The caucasian mountains might be the best example. They currently form a border along most of their length, and have done so for much of history. This range makes such a good border for a couple reasons, for the empires which have used it; romans, persians, russians among others, it is conveniently defensible and simple. Smaller nation states, most prominently the georgians, have also used it because that entire region has enormous ethnic, religious, and linguistic diversity, and the mountains divide these groups.

A different sort of situation exists with the Himalayas. They don't make for a 1 dimensional border, but do form a inevitable barrier. The chinese and others have drawn many borders through the range, but never in history that I'm aware of has one state controlled significant territory on either side of the Tibetan plateau.
 
Looking at historical evolution, the Pyrenees and Alps are the only somewhat stable borders in Europe (switching a mountain here and there from time to time), while all the rivers switch back and forth. The Rhine delta hasn't been a border since the Romans, but further upriver it has become a border (and the French had some obsession with it for a few centuries). The Po, Seine, Danube and Elbe have more usually been the hearts than the edges of countries, too. The Spanish-Portuguese border is actually quite stable, for reasons I've never really understood.

And even the Pyrenees (Spanish March, Roussillon) and Alps (HRE, Austrian Empire) haven't always been absolute borders, even if they still served to mark sub-entities.
 
Looking at historical evolution, the Pyrenees and Alps are the only somewhat stable borders in Europe (switching a mountain here and there from time to time), while all the rivers switch back and forth.
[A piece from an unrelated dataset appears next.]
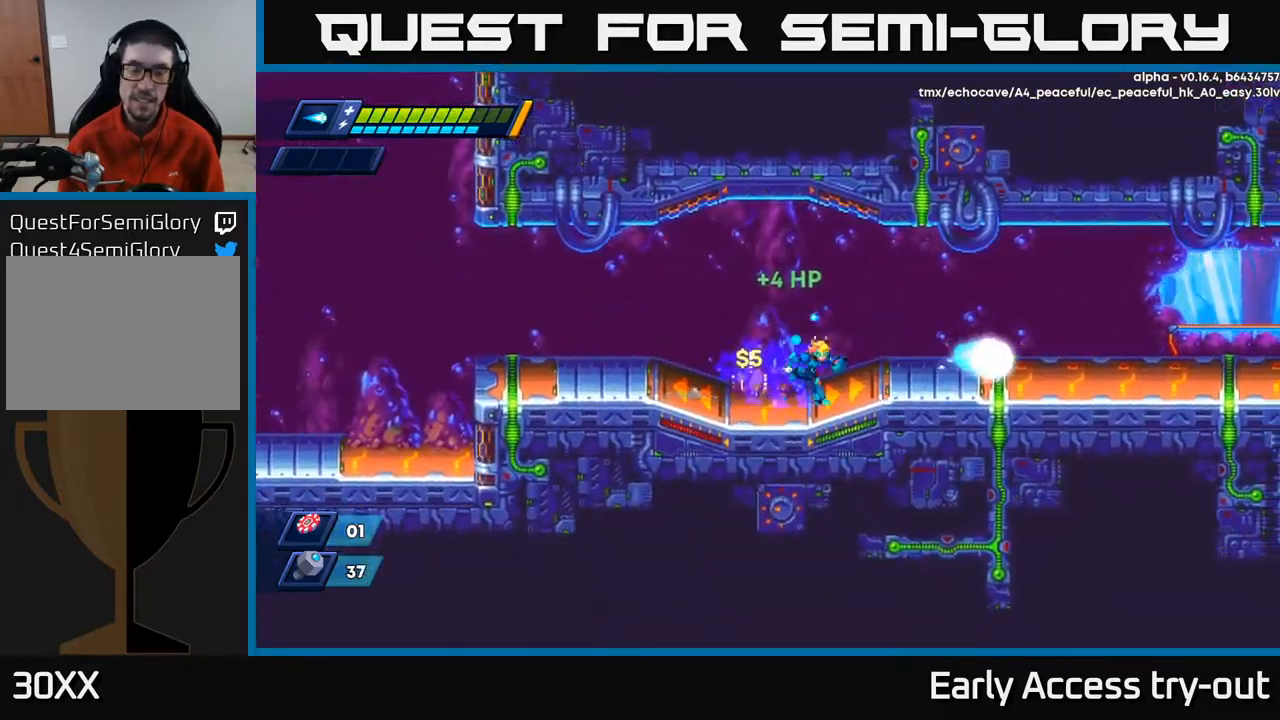
{"buttons": ["DPAD_RIGHT"], "left_stick": "center", "right_stick": "center", "events": [[100, "R2", "down"], [217, "A", "down"], [284, "X", "down"], [334, "A", "up"], [334, "R2", "up"], [417, "X", "up"]]}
The Rhine delta hasn't been a border since the Romans, but further upriver it has become a border (and the French had some obsession with it for a few centuries). The Po, Seine, Danube and Elbe have more usually been the hearts than the edges of countries, too. The Spanish-Portuguese border is actually quite stable, for reasons I've never really understood.

And even the Pyrenees (Spanish March, Roussillon) and Alps (HRE, Austrian Empire) haven't always been absolute borders, even if they still served to mark sub-entities.
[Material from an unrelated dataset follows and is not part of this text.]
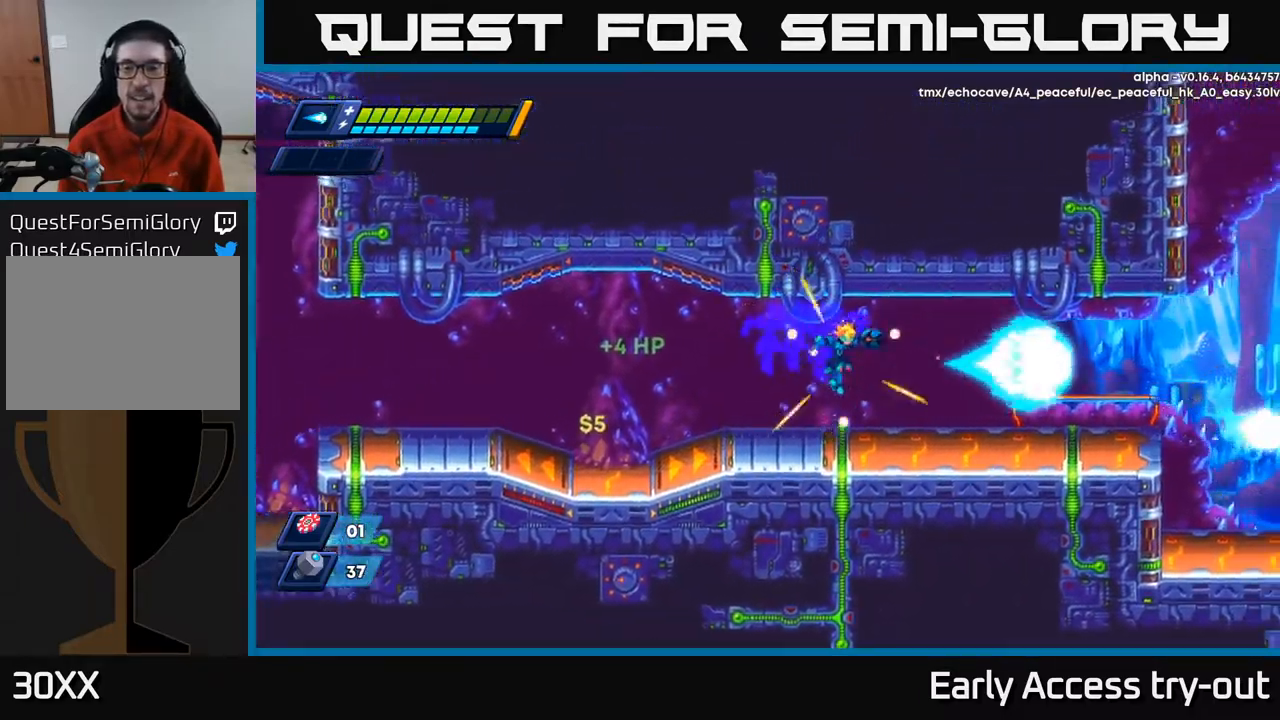
{"buttons": ["R2", "DPAD_RIGHT"], "left_stick": "center", "right_stick": "center", "events": [[67, "X", "down"], [150, "X", "up"], [234, "R2", "down"], [317, "R2", "up"], [417, "R2", "down"]]}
For much of the last millennium, at least parts of both sides of the Alps were notionally within the same polities. They were still felt like a border, though. Remarkably, the holdings of the House of Savoy consistently straddled the main mountain chain from the eleventh century until 1861 (they got important controlling the passes initially) and this happened initially exactly where the Alps are get the highest.
This is also sorta true of Tyrol until 1918 (and with a parenthesis during WWII).
 
For much of the last millennium, at least parts of both sides of the Alps were notionally within the same polities. They were still felt like a border, though. Remarkably, the holdings of the House of Savoy consistently straddled the main mountain chain from the eleventh century until 1861 (they got important controlling the passes initially) and this happened initially exactly where the Alps are get the highest.
This is also sorta true of Tyrol until 1918 (and with a parenthesis during WWII).

Not to mention Switzerland- currently the Ticino projects south of the main Alpine range, while historically that also included Sondrio.
 
Nothing is truly inevitable. Natural borders that also make sense for country borders are only the most logical choices, but not the only existing ones.

For example, the Carpathian Mountains were a very important border from the 1400s to 1914, but are totally disregarded in national borders now.

Really ?!

I'd say Romania's and Moldova's borders, as well as Slovakia's borders with Ukraine, Poland, Czechia and even Hungary, buck what you insinuate.
 
Nothing is truly inevitable. Natural borders that also make sense for country borders are only the most logical choices, but not the only existing ones.



Really ?!

I'd say Romania's and Moldova's borders, as well as Slovakia's borders with Ukraine, Poland, Czechia and even Hungary, buck what you insinuate.
Czechia and Moldavia borders are not along the Carpathian range.
Anyway administrative divisions of Ukraine and Romania still go around it.